**TASK BRIEF:** In the entries that follow, find the line containing "left hip: (88, 405)"; from there, copy every line exactly through the line containing "right shoulder: (165, 308)".

**Records contained in a dataset:**
------------------------------------

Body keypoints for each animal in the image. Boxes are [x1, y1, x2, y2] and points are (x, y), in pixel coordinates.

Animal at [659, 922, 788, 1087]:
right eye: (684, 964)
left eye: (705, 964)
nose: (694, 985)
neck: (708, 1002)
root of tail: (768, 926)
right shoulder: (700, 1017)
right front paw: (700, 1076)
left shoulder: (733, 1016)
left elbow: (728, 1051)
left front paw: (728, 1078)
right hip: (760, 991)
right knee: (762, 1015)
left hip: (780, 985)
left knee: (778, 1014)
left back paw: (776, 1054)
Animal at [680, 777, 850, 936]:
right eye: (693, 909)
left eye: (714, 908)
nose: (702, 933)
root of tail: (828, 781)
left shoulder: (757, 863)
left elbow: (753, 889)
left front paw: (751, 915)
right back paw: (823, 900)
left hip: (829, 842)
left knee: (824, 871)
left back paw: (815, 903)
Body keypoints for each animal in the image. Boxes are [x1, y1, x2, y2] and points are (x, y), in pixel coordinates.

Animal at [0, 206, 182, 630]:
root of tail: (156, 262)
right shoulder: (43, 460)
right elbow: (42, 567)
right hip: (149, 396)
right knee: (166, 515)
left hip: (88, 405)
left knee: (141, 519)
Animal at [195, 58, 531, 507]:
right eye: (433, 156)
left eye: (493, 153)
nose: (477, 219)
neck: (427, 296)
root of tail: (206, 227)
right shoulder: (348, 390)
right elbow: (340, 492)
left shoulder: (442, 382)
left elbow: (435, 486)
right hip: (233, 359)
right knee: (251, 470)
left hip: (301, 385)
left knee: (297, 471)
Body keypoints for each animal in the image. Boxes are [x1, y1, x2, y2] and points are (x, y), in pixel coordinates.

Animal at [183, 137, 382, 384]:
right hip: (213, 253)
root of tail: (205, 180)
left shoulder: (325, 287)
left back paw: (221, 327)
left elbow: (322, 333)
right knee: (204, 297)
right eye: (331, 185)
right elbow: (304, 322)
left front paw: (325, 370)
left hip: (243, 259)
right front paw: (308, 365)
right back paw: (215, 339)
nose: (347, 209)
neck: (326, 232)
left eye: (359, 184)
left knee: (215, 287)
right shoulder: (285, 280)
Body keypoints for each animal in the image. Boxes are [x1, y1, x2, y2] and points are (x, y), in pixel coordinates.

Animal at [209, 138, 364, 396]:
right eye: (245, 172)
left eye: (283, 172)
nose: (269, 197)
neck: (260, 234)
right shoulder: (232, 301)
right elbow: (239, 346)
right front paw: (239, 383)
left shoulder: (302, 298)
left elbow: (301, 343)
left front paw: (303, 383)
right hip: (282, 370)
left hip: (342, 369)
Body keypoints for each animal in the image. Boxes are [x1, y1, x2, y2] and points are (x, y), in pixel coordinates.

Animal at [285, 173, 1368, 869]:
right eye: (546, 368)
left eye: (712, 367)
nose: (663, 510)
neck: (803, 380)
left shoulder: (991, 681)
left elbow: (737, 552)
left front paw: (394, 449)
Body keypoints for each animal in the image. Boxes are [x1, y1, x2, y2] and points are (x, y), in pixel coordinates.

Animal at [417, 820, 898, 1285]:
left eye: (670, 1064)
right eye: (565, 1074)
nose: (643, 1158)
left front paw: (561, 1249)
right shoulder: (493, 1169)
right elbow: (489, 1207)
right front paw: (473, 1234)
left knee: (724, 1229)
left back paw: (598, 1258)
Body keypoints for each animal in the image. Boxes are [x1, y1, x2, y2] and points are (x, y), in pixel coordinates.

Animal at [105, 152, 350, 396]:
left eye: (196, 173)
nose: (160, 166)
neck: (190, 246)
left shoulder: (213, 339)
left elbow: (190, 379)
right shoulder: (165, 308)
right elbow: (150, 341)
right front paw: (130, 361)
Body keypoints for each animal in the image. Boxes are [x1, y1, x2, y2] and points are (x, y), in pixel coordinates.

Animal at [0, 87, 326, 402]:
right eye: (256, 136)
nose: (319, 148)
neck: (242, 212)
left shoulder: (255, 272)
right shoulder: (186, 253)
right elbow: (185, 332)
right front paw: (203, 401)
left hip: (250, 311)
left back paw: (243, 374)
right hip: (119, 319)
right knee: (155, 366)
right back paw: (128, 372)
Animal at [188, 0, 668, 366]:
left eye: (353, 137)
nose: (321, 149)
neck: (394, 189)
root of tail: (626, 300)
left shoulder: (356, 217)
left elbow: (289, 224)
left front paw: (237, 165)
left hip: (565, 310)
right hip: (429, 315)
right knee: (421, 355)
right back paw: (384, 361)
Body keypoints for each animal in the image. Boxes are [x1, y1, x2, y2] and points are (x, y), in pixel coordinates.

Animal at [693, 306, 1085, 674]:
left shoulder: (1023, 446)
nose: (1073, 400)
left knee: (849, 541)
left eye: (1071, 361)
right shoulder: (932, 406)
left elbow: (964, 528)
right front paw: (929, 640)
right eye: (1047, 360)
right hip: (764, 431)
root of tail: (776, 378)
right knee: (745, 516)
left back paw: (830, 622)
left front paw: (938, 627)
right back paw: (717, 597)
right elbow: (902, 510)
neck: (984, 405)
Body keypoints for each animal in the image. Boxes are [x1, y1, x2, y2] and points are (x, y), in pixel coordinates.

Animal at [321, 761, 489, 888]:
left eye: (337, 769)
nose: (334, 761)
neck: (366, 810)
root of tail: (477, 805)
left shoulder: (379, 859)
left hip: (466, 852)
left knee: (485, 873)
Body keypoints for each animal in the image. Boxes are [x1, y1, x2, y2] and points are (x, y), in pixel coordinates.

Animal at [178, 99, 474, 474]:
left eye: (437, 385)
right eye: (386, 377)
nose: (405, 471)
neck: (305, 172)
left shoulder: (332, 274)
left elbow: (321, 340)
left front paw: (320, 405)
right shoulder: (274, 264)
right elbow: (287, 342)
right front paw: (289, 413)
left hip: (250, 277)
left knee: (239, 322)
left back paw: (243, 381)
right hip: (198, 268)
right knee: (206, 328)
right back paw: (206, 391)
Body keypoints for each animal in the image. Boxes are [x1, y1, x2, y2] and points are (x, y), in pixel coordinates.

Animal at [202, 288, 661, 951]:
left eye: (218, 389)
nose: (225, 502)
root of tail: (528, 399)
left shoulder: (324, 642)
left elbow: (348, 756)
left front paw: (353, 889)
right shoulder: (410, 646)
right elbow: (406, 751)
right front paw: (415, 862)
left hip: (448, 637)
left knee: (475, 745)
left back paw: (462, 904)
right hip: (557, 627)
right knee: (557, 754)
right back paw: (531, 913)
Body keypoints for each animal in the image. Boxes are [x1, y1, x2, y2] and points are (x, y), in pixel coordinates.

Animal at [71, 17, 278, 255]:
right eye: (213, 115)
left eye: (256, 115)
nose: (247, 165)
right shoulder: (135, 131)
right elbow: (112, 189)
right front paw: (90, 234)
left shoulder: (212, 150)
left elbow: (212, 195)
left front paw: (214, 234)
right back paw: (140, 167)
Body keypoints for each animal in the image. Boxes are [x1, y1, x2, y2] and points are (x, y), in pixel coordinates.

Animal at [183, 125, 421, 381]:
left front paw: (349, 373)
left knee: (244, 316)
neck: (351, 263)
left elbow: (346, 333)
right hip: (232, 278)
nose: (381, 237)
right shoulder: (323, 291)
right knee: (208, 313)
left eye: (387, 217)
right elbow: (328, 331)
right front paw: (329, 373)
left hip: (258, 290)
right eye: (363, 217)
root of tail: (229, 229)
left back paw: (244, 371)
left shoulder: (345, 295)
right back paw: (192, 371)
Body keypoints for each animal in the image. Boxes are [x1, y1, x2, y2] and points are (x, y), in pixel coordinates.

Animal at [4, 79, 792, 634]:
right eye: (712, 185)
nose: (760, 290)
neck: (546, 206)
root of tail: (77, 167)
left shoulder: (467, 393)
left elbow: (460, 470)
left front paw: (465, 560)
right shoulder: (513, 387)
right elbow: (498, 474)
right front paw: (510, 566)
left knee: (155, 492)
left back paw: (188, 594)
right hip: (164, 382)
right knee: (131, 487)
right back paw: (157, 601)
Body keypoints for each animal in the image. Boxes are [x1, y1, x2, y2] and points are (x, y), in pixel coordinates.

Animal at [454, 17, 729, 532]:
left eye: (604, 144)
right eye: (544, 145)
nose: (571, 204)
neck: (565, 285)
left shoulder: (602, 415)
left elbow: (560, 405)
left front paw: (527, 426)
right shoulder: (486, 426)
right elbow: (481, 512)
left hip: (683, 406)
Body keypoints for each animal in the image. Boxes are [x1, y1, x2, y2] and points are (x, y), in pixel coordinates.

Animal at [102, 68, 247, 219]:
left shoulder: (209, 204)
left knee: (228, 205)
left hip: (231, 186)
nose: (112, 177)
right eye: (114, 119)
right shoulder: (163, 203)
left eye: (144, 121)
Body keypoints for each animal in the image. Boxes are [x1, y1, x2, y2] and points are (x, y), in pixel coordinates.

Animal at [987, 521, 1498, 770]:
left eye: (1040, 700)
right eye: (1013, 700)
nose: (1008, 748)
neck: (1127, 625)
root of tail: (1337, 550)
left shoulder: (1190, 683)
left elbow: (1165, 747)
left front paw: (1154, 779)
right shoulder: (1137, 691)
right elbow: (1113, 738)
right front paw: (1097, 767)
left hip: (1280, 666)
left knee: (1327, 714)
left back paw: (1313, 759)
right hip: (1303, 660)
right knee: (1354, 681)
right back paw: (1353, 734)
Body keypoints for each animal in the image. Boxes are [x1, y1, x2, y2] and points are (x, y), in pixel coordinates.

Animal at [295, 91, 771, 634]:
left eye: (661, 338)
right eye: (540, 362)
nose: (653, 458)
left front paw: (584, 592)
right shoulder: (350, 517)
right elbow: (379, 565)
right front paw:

------------------------------------

**THE COMPLETED TASK:**
left hip: (88, 405)
left knee: (141, 519)
Animal at [195, 58, 531, 507]:
right eye: (433, 156)
left eye: (493, 153)
nose: (477, 219)
neck: (427, 296)
root of tail: (206, 227)
right shoulder: (348, 390)
right elbow: (340, 492)
left shoulder: (442, 382)
left elbow: (435, 486)
right hip: (233, 359)
right knee: (251, 470)
left hip: (301, 385)
left knee: (297, 471)
Body keypoints for each animal in the image. Boxes are [x1, y1, x2, y2] and points are (x, y), in pixel coordinates.

Animal at [183, 137, 382, 384]:
right hip: (213, 253)
root of tail: (205, 180)
left shoulder: (325, 287)
left back paw: (221, 327)
left elbow: (322, 333)
right knee: (204, 297)
right eye: (331, 185)
right elbow: (304, 322)
left front paw: (325, 370)
left hip: (243, 259)
right front paw: (308, 365)
right back paw: (215, 339)
nose: (347, 209)
neck: (326, 232)
left eye: (359, 184)
left knee: (215, 287)
right shoulder: (285, 280)
Body keypoints for each animal in the image. Boxes are [x1, y1, x2, y2] and points are (x, y), in pixel coordinates.

Animal at [209, 138, 364, 396]:
right eye: (245, 172)
left eye: (283, 172)
nose: (269, 197)
neck: (260, 234)
right shoulder: (232, 301)
right elbow: (239, 346)
right front paw: (239, 383)
left shoulder: (302, 298)
left elbow: (301, 343)
left front paw: (303, 383)
right hip: (282, 370)
left hip: (342, 369)
Body keypoints for each animal in the image. Boxes are [x1, y1, x2, y2] and points are (x, y), in pixel coordinates.

Animal at [285, 173, 1368, 869]:
right eye: (546, 368)
left eye: (712, 367)
nose: (663, 510)
neck: (803, 380)
left shoulder: (991, 681)
left elbow: (737, 552)
left front paw: (394, 449)
Body keypoints for each animal in the image. Boxes are [x1, y1, x2, y2] and points are (x, y), in pixel coordinates.

Animal at [417, 820, 898, 1285]:
left eye: (670, 1064)
right eye: (565, 1074)
nose: (643, 1158)
left front paw: (561, 1249)
right shoulder: (493, 1169)
right elbow: (489, 1207)
right front paw: (473, 1234)
left knee: (724, 1229)
left back paw: (598, 1258)
Body keypoints for each animal in the image. Boxes are [x1, y1, x2, y2] and points are (x, y), in pixel coordinates.

Animal at [105, 152, 350, 396]:
left eye: (196, 173)
nose: (160, 166)
neck: (190, 246)
left shoulder: (213, 339)
left elbow: (190, 379)
right shoulder: (165, 308)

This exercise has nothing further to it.